# Document passage
↓

I think that CS here is worried that he might fall back into old behavior and repeat the pattern. He has a history.


----------



## ConstantSpeed (May 1, 2012)

Hope1964 said:


> See, this isn't acceptable. He's minimizing your feelings which is the LAST thing a WS should be doing, no matter how many years it's been since they cheated!
> 
> Don't just put the book on his desk. Read it again yourself, and pay attention to the walls and windows stuff, and then TALK to him. I find that the way I approach my husband can make a difference. Don't accuse him or use 'you' statements or do any of that stuff (if you know Gottman, don't use the harsh start ups), and if he starts getting defensive just calmly tell him that this is VERY important he he has GOT to listen to you.


Thank you Hope! I appreciate your feedback!


----------



## ConstantSpeed (May 1, 2012)

brooklynAnn said:


> @LosingHim, I totally get what you are saying. My H does the same with his coworkers. He buys the receptionist at his job lunch every week because she makes his life easier at work. I totally get that, she is a sweet girl. I know my H well and he knows where his boundaries are.
> 
> I think that CS here is worried that he might fall back into old behavior and repeat the pattern. He has a history.


Yes! BrooklynAnn you understand!


----------



## ConstantSpeed (May 1, 2012)

You guys are so helpful!


----------



## 225985 (Dec 29, 2015)

Guy here. From what you described his actions and reactions are perfectly normal and common. 

When you are attracted to a coworker.


----------



## ConstantSpeed (May 1, 2012)

EleGirl said:


> How old is she?
> 
> I could just be that she has a personality that livens things up at work and there is nothing between them. I've worked at places that were mind numbing boring. Then something changes, often someone new joins the team, and it completely changes the personality of the work place.
> 
> ...


She is 24 years old - she just got out of school. I've checked his phone and it seems to be all professional for now. I just don't want him to get back into his old habit of crossing boundaries since his cheating issues in 2012. And since all of a sudden he started to pay more attention to me and our marriage - it just makes me suspicious.


----------



## Hope1964 (Sep 26, 2011)

ConstantSpeed said:


> And since all of a sudden he started to pay more attention to me and our marriage - it just makes me suspicious.


Be sure to know what to say in case he throws this back at you.


----------



## ConstantSpeed (May 1, 2012)

blueinbr said:


> Guy here. From what you described his actions and reactions are perfectly normal and common.
> 
> When you are attracted to a coworker.


Yes-exactly. But he won't admit it to me.


----------



## brooklynAnn (Jun 29, 2015)

I would not say anymore on this subject to him. You watch and gather evidence. Let him know how happy you are that he is enjoying work so much more these days. Keep talking to him, ask about his day. Be more attentive to him and return his affection. Kill the man with love. Don't give his blossoming feelings at work fuel to grow, redirect it to you. Do things to bring him closer to you. Spent even more time with him. Keep at it and see how he responds to all of this.

But be ever watchful. Do not mention her. And reread Glass's book.


----------



## ConstantSpeed (May 1, 2012)

↑

# Exercise task 1
Answer these about the forum thread:
(a) What age does ConstantSpeed give for the coworker?
(b) Which kind of statements does Hope1964 say to avoid when approaching a husband?
(c) Whose book does brooklynAnn say to reread?
The forum thread and the entries that follow it have nothing to do with each other.

# Data for this task

↓

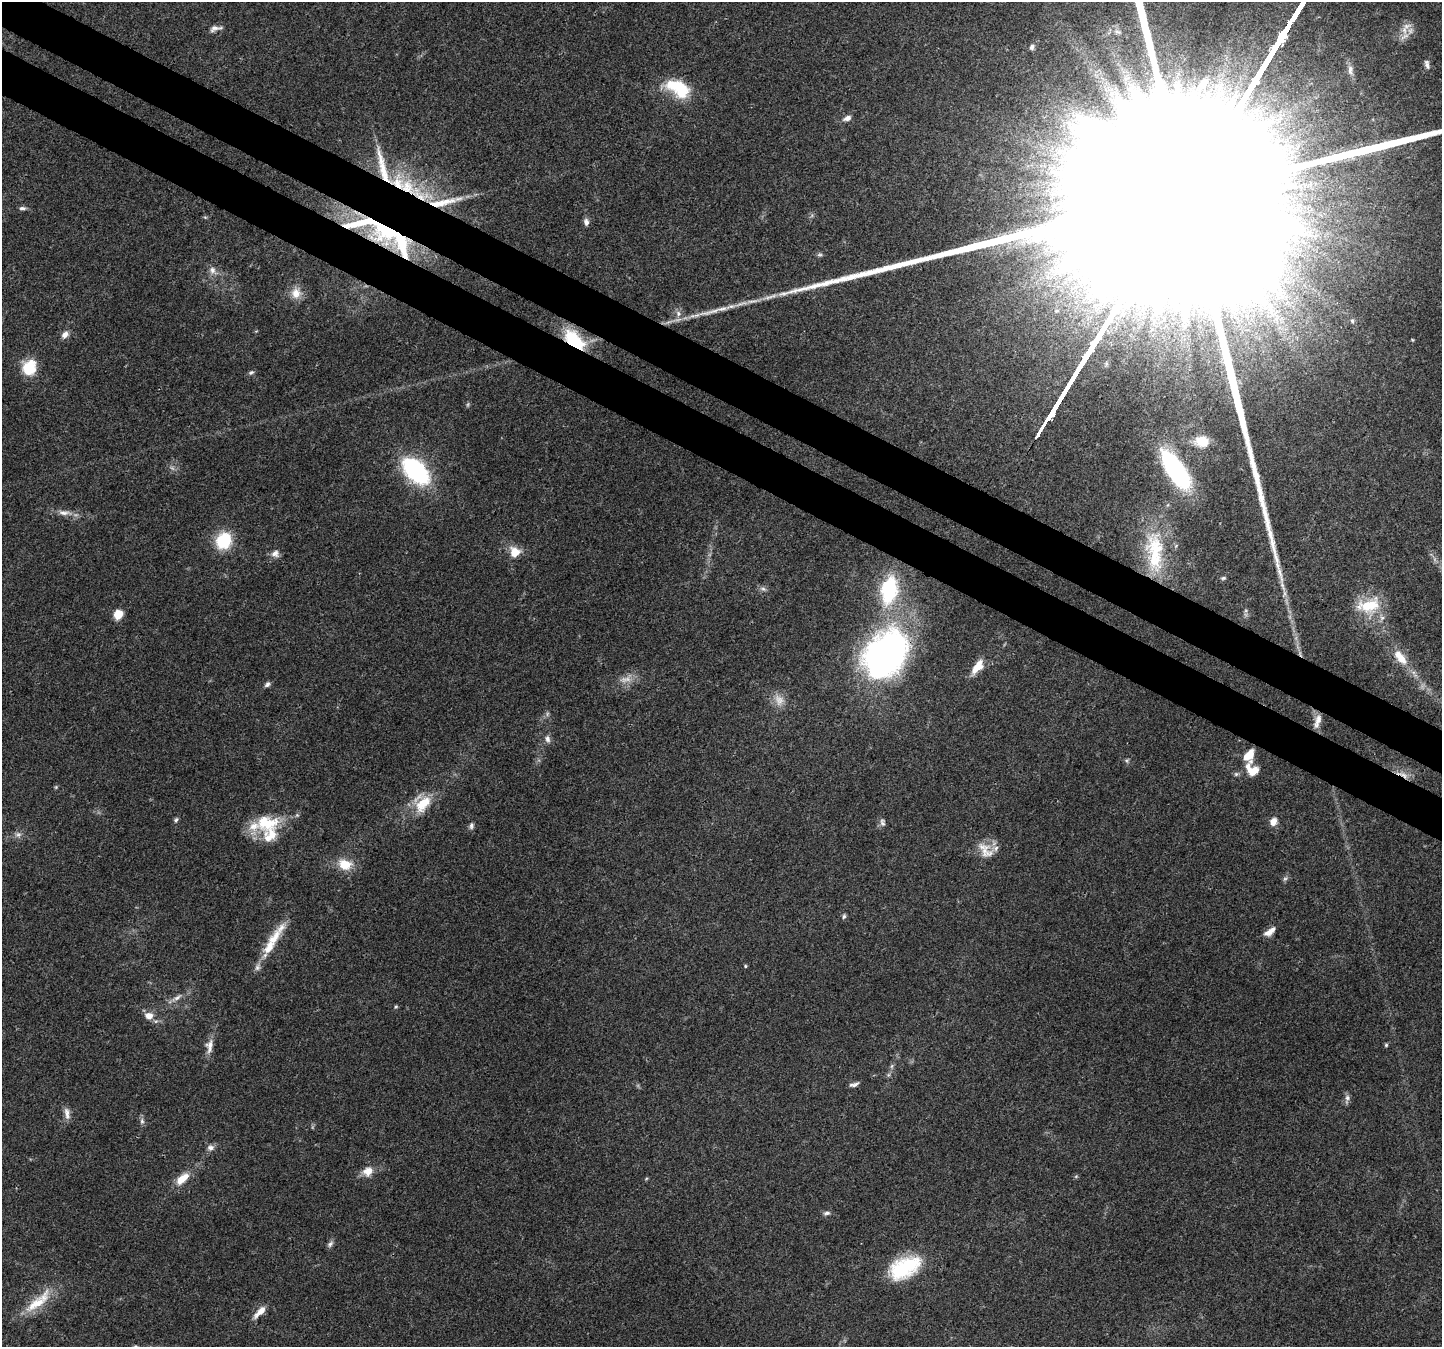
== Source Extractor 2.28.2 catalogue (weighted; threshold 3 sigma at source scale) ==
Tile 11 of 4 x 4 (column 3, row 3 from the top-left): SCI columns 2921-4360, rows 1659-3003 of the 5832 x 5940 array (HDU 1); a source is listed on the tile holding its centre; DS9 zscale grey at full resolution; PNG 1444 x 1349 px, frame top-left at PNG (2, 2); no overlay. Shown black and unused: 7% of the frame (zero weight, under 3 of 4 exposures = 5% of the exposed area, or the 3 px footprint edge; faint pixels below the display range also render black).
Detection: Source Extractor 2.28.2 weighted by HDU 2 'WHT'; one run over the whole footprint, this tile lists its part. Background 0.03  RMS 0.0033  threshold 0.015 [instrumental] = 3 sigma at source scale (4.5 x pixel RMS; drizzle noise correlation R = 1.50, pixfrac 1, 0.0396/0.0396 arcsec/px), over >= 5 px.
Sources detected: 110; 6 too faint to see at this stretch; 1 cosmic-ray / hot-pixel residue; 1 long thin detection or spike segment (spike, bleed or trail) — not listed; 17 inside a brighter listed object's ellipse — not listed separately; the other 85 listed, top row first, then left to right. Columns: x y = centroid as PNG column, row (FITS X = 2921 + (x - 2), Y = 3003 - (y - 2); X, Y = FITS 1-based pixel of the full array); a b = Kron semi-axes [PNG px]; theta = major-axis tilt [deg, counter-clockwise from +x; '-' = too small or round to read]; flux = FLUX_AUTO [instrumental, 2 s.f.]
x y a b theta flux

↑

# Exercise task 2
Transcribe the entries from their start through the line holding "Detection: Source Extractor", inclusive, leaving out the pictures.

# Complete answer 1
(a) 24 years old.
(b) 'You' statements.
(c) Glass's book.

# Complete answer 2
== Source Extractor 2.28.2 catalogue (weighted; threshold 3 sigma at source scale) ==
Tile 11 of 4 x 4 (column 3, row 3 from the top-left): SCI columns 2921-4360, rows 1659-3003 of the 5832 x 5940 array (HDU 1); a source is listed on the tile holding its centre; DS9 zscale grey at full resolution; PNG 1444 x 1349 px, frame top-left at PNG (2, 2); no overlay. Shown black and unused: 7% of the frame (zero weight, under 3 of 4 exposures = 5% of the exposed area, or the 3 px footprint edge; faint pixels below the display range also render black).
Detection: Source Extractor 2.28.2 weighted by HDU 2 'WHT'; one run over the whole footprint, this tile lists its part. Background 0.03  RMS 0.0033  threshold 0.015 [instrumental] = 3 sigma at source scale (4.5 x pixel RMS; drizzle noise correlation R = 1.50, pixfrac 1, 0.0396/0.0396 arcsec/px), over >= 5 px.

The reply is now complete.